Task details:
Count the lines below that contain the string "scientific", treating uppercase and lowercase as different, and reply with the number alone.

Data entries:
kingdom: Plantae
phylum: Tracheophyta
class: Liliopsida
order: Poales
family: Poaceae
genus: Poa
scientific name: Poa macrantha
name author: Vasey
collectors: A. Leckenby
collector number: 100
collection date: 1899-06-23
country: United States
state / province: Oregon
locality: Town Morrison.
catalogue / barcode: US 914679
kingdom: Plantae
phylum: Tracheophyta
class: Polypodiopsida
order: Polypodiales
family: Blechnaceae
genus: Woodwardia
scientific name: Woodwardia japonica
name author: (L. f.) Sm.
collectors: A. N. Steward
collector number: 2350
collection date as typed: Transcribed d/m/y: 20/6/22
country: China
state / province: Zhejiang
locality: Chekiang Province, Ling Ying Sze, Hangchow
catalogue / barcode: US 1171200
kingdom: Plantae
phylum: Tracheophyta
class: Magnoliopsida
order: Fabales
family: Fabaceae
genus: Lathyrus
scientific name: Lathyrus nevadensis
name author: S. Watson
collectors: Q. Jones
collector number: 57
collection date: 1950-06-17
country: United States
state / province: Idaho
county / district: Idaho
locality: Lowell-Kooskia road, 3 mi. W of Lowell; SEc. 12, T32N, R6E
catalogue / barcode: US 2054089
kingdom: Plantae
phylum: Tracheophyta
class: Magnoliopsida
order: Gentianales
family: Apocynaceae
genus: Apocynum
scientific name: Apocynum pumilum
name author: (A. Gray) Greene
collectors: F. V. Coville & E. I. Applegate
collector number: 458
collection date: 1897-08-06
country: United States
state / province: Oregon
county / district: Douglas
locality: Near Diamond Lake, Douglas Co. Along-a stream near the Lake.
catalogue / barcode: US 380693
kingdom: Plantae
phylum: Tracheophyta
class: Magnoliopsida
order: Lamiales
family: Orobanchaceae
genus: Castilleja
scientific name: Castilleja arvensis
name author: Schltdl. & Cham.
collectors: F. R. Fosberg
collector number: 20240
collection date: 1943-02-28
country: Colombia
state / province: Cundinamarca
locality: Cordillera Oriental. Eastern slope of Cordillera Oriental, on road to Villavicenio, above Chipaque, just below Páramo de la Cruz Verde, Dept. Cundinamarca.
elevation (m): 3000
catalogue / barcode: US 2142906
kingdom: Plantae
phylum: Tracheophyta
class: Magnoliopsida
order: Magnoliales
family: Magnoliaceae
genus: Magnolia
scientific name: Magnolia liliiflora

Task response:
6